She was an overt round-the-clock self-conscious person. But it wasn't the way she presented herself that guided her thoughtful actions. It was, questionably her own, self-imposed stigma against the kind of people who partook in this now dated past time. She regarded it as a past time because, from where she sat, she couldn’t find a meaningful purpose, with what she regarded it as, an idle use of her time. Time was of the essence and the thought of it had consumed her. No more idling. It was of great concern to her what she did during her passing moment, for she wished them to no longer pass her by. To compliment this contemplation she also became concerned with why she doing what she was doing. The irony, that she was all too aware of, yet still dismissive, was how much time she had spent thinking about what she could and should be doing with her time. She was 24 years old, and like everyone else, she had nothing to show for it.

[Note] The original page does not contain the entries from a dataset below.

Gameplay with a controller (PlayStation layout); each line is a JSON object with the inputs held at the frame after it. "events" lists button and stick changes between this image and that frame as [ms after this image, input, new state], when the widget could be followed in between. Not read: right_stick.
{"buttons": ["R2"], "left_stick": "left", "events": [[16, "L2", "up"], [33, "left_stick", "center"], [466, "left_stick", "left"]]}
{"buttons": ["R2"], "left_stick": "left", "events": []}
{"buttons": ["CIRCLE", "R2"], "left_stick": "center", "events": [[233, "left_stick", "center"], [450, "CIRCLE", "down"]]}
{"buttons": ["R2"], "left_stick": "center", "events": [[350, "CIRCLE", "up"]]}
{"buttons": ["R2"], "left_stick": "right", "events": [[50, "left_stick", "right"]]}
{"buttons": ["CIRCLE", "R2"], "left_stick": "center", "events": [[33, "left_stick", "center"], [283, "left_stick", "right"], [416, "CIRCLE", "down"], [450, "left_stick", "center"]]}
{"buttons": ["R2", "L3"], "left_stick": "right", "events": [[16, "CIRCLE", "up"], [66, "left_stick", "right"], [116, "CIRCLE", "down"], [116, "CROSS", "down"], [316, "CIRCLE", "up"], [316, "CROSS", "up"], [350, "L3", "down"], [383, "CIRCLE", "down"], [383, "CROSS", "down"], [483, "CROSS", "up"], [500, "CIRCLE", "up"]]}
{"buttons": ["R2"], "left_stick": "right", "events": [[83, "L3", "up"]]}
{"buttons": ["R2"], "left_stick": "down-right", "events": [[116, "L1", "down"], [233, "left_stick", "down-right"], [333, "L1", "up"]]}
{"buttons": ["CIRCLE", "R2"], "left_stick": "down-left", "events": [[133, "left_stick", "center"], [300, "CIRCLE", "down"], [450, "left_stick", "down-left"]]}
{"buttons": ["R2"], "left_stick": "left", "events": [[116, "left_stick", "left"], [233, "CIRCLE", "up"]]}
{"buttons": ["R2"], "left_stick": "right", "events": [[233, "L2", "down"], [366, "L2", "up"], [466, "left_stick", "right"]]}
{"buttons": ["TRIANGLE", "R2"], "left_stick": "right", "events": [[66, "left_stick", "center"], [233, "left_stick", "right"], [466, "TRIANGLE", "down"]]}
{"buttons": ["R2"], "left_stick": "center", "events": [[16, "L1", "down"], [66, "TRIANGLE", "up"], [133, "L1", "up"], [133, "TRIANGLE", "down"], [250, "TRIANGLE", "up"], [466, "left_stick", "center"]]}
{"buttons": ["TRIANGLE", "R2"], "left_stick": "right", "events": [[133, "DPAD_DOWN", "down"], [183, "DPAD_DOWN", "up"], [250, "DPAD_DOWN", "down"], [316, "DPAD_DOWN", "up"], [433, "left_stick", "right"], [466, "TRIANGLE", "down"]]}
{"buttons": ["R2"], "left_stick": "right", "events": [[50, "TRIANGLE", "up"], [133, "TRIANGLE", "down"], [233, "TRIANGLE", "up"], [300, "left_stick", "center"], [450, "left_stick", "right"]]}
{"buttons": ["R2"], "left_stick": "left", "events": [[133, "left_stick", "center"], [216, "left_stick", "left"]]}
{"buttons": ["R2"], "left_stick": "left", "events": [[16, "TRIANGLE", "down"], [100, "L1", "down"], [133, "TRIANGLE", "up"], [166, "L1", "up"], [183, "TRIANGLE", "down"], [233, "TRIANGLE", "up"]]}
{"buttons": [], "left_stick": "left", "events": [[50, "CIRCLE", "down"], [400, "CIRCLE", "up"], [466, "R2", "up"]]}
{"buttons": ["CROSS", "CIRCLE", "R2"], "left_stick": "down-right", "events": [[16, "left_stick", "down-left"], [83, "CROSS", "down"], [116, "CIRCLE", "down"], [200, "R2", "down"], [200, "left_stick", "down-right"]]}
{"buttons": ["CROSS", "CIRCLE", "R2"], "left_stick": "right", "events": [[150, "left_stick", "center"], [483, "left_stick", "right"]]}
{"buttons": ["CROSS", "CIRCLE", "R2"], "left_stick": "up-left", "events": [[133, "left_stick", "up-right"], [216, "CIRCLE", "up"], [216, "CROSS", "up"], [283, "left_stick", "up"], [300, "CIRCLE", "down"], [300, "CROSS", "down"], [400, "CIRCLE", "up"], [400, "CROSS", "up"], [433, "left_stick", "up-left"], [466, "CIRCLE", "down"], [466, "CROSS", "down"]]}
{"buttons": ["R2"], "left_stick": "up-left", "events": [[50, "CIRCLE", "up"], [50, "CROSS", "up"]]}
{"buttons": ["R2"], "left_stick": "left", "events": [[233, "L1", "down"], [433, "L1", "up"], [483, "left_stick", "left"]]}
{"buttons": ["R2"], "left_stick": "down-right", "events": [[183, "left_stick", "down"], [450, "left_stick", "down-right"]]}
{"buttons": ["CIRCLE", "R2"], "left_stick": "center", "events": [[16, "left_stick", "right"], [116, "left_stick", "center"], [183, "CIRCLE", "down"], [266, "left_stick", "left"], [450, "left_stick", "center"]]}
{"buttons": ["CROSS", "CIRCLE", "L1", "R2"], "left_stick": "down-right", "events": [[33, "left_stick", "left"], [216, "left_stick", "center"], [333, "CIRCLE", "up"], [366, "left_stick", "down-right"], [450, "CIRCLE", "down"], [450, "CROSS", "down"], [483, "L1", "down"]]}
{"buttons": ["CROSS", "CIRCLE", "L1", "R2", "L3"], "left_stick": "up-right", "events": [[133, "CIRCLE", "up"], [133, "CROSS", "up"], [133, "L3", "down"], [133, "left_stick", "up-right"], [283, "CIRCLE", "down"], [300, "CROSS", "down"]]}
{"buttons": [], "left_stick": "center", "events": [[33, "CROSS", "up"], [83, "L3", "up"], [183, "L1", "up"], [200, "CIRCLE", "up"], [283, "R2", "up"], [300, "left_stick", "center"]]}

Gene was conscientious which made her spiteful towards being average. She didn’t mind finding herself in an average setting. In fact, she found an ability towards immersing herself in average surroundings. It was the idea of her, herself, embodying average. It was the crushing wave through which anxiety continually flowed through her.

She had come to accept her situation. The overall environment she was subject to was inevitable and she had no control over them, no matter how much she wished she did. What impact does one drop have on the course of a storm? She asked, as if to remind, herself constantly but left it at that, unwilling and perhaps unable to answer such a question. Alas, she found herself wishing to be the wind that could change a storm. But to be such a thing would require a fundamental change that was impossible. Fitting comfortably, into the storm, as any resistless raindrop would do, bothered her. It bothered her some much that she became afraid. Through this fear, she found motivation for her newfound course of action. This state of being, was the uncomfortable position Gene was trying to relieve herself from. Success would be the only real relief.

She had all the knowledge necessary to readjust herself into a comfortable luxury, but that was not what she wanted. What she wanted was more abstract, making her future even more uncertain, than even a relatively straightforward path in life would be. A tickling thought then dawned on her causing her to unconsciously scratch her head as she realized how imitative everyone, including herself, had been. How wrong they all were. How wrong she was.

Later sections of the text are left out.